Dia yakin dengan mengedepankan penelitian maka akan lahir inovasi-inovasi yang baru yang bermanfaat bagi kehidupan masyarakat. Terlebih yang paling penting adalah akan semakin memangkas biaya hidup jika penelitian mampu melahirkan inovasi alternatif dari teknologi saat ini.
“Seperti energi, harus mulai dipikirkan. Jangan hanya mengandalkan fosil, harus ada inovasi, misalnya dari nuklir. Kita harus bisa membuktikan energi nuklir yang aman dan efisien serta bermanfaat,” kata Nasir.
Namun di sisi lain, industri pun belum sepenuhnya memanfaatkan hasil riset perguruan tinggi yang jumlahnya sangat banyak dikarenakan masih minimnya informasi dari riset tersebut.
Akibat kurangnya pemanfaatan inovasi anak bangsa membuat Indonesia dibanjiri produk impor dengan teknologi negara lain.
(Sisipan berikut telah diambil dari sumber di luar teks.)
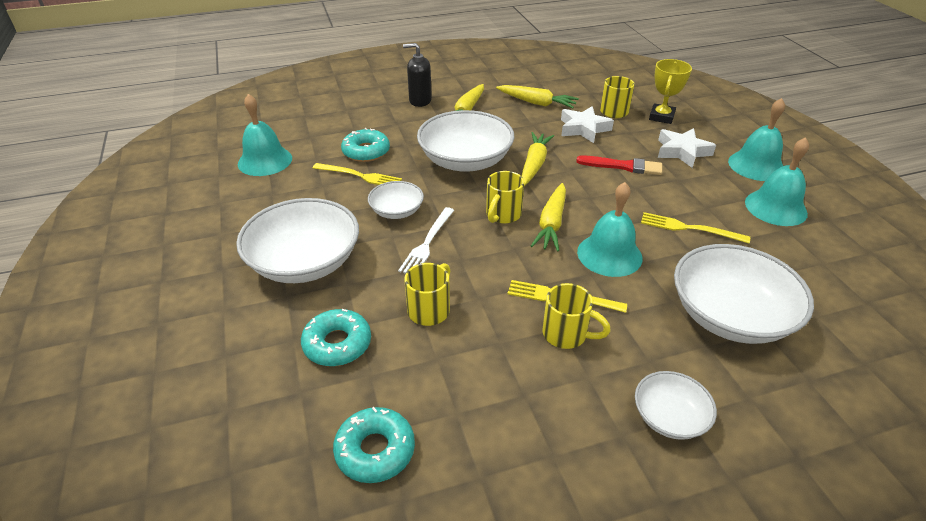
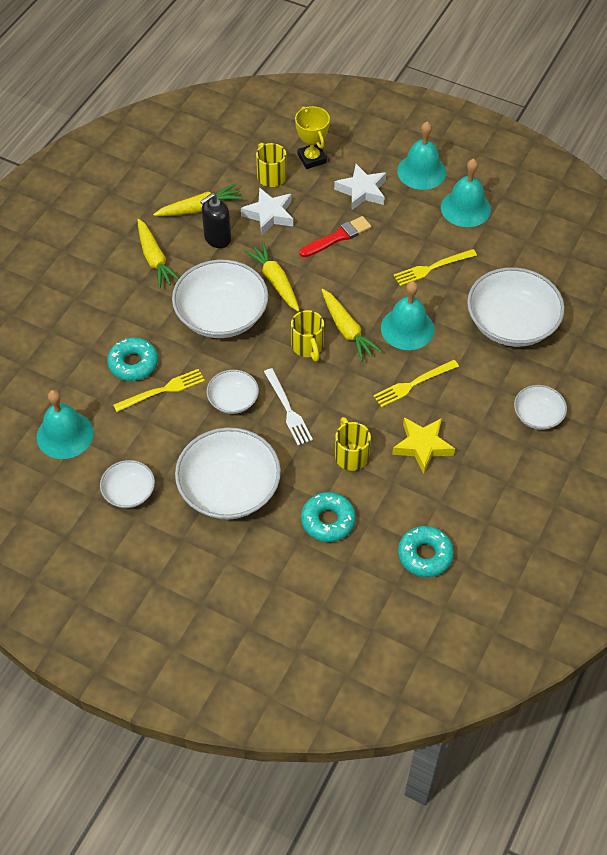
camera: 45 degrees left, 15 degrees up
(243, 216) = (129, 492): none -> white bowl
(420, 101) = (100, 274): black soap dispenser -> black soap dispenser (217, 238)
(504, 351) = (422, 446): none -> yellow star
(566, 334) = (442, 407): yellow mug -> none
“Padahal banyak dari teknologi (negara lain) serupa dengan hasil riset yang dikembangkan perguruan tinggi,” kata Armai.
Menurutnya, regulasi yang dikeluarkan pemerintah untuk menjembatani industri dan perguruan tinggi sudah memadai, di antaranya kebijakan paten untuk memberikan perlindungan kepada penemu yang karyanya dimanfaatkan dalam skala komersialisasi.
Jika inovasi-inovasi tersebut bisa didapatkan dari dalam negeri, tentu akan sangat menguntungkan industri karena biaya yang dikeluarkan lebih murah daripada harus membeli karya negara orang.
“Karya inovasi tersebut akan sangat bermanfaat bagi industri, agar produk yang dihasilkan tidak tertinggal dengan negara lain,” pungkas Armai. (IFR/Radar Cirebon)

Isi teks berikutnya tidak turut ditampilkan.